Recorded data
+++
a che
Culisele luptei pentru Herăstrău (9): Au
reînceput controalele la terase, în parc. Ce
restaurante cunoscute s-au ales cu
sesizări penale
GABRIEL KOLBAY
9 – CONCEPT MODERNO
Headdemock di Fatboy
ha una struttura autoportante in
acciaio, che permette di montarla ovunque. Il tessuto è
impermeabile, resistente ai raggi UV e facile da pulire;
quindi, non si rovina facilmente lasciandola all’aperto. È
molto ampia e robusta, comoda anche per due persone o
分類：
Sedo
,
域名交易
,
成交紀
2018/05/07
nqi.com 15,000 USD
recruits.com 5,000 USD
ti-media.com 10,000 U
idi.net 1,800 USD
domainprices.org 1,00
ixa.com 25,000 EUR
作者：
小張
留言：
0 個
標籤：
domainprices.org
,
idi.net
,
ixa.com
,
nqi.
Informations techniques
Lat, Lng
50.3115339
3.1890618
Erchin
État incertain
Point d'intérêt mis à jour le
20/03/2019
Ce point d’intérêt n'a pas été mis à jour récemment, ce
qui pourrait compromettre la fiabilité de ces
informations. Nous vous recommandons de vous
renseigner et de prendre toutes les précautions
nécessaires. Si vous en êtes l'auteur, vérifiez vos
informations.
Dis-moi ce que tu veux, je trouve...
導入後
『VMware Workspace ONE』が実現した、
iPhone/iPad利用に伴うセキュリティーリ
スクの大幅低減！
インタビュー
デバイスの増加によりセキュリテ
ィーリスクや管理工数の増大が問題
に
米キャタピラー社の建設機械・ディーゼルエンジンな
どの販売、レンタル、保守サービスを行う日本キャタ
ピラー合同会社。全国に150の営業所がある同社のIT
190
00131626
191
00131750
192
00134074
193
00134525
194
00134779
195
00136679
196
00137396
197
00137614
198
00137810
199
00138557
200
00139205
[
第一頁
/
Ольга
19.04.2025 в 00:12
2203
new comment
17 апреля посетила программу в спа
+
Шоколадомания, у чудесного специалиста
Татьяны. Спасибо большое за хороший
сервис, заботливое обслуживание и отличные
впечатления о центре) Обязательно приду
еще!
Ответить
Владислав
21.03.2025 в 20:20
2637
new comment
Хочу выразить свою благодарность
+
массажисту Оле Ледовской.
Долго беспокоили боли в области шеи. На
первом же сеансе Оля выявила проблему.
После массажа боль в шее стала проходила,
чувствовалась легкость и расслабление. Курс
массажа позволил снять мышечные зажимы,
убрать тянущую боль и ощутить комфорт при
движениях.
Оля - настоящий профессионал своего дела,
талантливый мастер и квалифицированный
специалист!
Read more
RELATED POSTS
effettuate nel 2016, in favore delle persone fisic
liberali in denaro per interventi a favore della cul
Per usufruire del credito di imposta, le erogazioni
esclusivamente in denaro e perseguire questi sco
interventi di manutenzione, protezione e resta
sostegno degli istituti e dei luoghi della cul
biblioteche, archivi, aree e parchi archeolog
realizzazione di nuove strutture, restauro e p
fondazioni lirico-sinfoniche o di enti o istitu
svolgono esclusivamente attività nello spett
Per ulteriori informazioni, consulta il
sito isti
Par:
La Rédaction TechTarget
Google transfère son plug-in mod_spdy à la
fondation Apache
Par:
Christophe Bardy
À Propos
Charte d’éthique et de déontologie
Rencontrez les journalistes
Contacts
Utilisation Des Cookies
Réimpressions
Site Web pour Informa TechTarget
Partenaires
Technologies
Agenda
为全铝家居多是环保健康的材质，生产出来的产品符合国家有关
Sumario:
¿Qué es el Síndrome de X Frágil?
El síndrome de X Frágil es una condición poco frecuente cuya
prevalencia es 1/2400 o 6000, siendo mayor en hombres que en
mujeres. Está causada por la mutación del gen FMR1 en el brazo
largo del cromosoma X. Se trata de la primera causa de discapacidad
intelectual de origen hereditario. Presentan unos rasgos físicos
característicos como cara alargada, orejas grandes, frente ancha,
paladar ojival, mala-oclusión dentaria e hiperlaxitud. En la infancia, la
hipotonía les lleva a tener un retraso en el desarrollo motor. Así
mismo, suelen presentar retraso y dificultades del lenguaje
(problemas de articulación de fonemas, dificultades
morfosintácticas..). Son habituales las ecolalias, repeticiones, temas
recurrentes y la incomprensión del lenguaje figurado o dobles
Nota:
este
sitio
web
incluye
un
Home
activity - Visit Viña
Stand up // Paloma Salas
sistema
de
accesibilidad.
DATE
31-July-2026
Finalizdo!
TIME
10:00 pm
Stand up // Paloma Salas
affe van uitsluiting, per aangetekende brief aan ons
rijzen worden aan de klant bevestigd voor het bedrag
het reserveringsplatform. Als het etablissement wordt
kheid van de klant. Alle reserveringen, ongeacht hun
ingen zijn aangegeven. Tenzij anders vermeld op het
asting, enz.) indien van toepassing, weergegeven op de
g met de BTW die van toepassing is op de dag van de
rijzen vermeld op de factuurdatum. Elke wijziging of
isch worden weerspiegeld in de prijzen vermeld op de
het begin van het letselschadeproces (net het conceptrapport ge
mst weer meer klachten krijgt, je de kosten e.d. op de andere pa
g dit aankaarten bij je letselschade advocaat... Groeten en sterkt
+++
Every record must be returned exactly.

Solution for this exercise =
a che
Culisele luptei pentru Herăstrău (9): Au
reînceput controalele la terase, în parc. Ce
restaurante cunoscute s-au ales cu
sesizări penale
GABRIEL KOLBAY
9 – CONCEPT MODERNO
Headdemock di Fatboy
ha una struttura autoportante in
acciaio, che permette di montarla ovunque. Il tessuto è
impermeabile, resistente ai raggi UV e facile da pulire;
quindi, non si rovina facilmente lasciandola all’aperto. È
molto ampia e robusta, comoda anche per due persone o
分類：
Sedo
,
域名交易
,
成交紀
2018/05/07
nqi.com 15,000 USD
recruits.com 5,000 USD
ti-media.com 10,000 U
idi.net 1,800 USD
domainprices.org 1,00
ixa.com 25,000 EUR
作者：
小張
留言：
0 個
標籤：
domainprices.org
,
idi.net
,
ixa.com
,
nqi.
Informations techniques
Lat, Lng
50.3115339
3.1890618
Erchin
État incertain
Point d'intérêt mis à jour le
20/03/2019
Ce point d’intérêt n'a pas été mis à jour récemment, ce
qui pourrait compromettre la fiabilité de ces
informations. Nous vous recommandons de vous
renseigner et de prendre toutes les précautions
nécessaires. Si vous en êtes l'auteur, vérifiez vos
informations.
Dis-moi ce que tu veux, je trouve...
導入後
『VMware Workspace ONE』が実現した、
iPhone/iPad利用に伴うセキュリティーリ
スクの大幅低減！
インタビュー
デバイスの増加によりセキュリテ
ィーリスクや管理工数の増大が問題
に
米キャタピラー社の建設機械・ディーゼルエンジンな
どの販売、レンタル、保守サービスを行う日本キャタ
ピラー合同会社。全国に150の営業所がある同社のIT
190
00131626
191
00131750
192
00134074
193
00134525
194
00134779
195
00136679
196
00137396
197
00137614
198
00137810
199
00138557
200
00139205
[
第一頁
/
Ольга
19.04.2025 в 00:12
2203
new comment
17 апреля посетила программу в спа
+
Шоколадомания, у чудесного специалиста
Татьяны. Спасибо большое за хороший
сервис, заботливое обслуживание и отличные
впечатления о центре) Обязательно приду
еще!
Ответить
Владислав
21.03.2025 в 20:20
2637
new comment
Хочу выразить свою благодарность
+
массажисту Оле Ледовской.
Долго беспокоили боли в области шеи. На
первом же сеансе Оля выявила проблему.
После массажа боль в шее стала проходила,
чувствовалась легкость и расслабление. Курс
массажа позволил снять мышечные зажимы,
убрать тянущую боль и ощутить комфорт при
движениях.
Оля - настоящий профессионал своего дела,
талантливый мастер и квалифицированный
специалист!
Read more
RELATED POSTS
effettuate nel 2016, in favore delle persone fisic
liberali in denaro per interventi a favore della cul
Per usufruire del credito di imposta, le erogazioni
esclusivamente in denaro e perseguire questi sco
interventi di manutenzione, protezione e resta
sostegno degli istituti e dei luoghi della cul
biblioteche, archivi, aree e parchi archeolog
realizzazione di nuove strutture, restauro e p
fondazioni lirico-sinfoniche o di enti o istitu
svolgono esclusivamente attività nello spett
Per ulteriori informazioni, consulta il
sito isti
Par:
La Rédaction TechTarget
Google transfère son plug-in mod_spdy à la
fondation Apache
Par:
Christophe Bardy
À Propos
Charte d’éthique et de déontologie
Rencontrez les journalistes
Contacts
Utilisation Des Cookies
Réimpressions
Site Web pour Informa TechTarget
Partenaires
Technologies
Agenda
为全铝家居多是环保健康的材质，生产出来的产品符合国家有关
Sumario:
¿Qué es el Síndrome de X Frágil?
El síndrome de X Frágil es una condición poco frecuente cuya
prevalencia es 1/2400 o 6000, siendo mayor en hombres que en
mujeres. Está causada por la mutación del gen FMR1 en el brazo
largo del cromosoma X. Se trata de la primera causa de discapacidad
intelectual de origen hereditario. Presentan unos rasgos físicos
característicos como cara alargada, orejas grandes, frente ancha,
paladar ojival, mala-oclusión dentaria e hiperlaxitud. En la infancia, la
hipotonía les lleva a tener un retraso en el desarrollo motor. Así
mismo, suelen presentar retraso y dificultades del lenguaje
(problemas de articulación de fonemas, dificultades
morfosintácticas..). Son habituales las ecolalias, repeticiones, temas
recurrentes y la incomprensión del lenguaje figurado o dobles
Nota:
este
sitio
web
incluye
un
Home
activity - Visit Viña
Stand up // Paloma Salas
sistema
de
accesibilidad.
DATE
31-July-2026
Finalizdo!
TIME
10:00 pm
Stand up // Paloma Salas
affe van uitsluiting, per aangetekende brief aan ons
rijzen worden aan de klant bevestigd voor het bedrag
het reserveringsplatform. Als het etablissement wordt
kheid van de klant. Alle reserveringen, ongeacht hun
ingen zijn aangegeven. Tenzij anders vermeld op het
asting, enz.) indien van toepassing, weergegeven op de
g met de BTW die van toepassing is op de dag van de
rijzen vermeld op de factuurdatum. Elke wijziging of
isch worden weerspiegeld in de prijzen vermeld op de
het begin van het letselschadeproces (net het conceptrapport ge
mst weer meer klachten krijgt, je de kosten e.d. op de andere pa
g dit aankaarten bij je letselschade advocaat... Groeten en sterkt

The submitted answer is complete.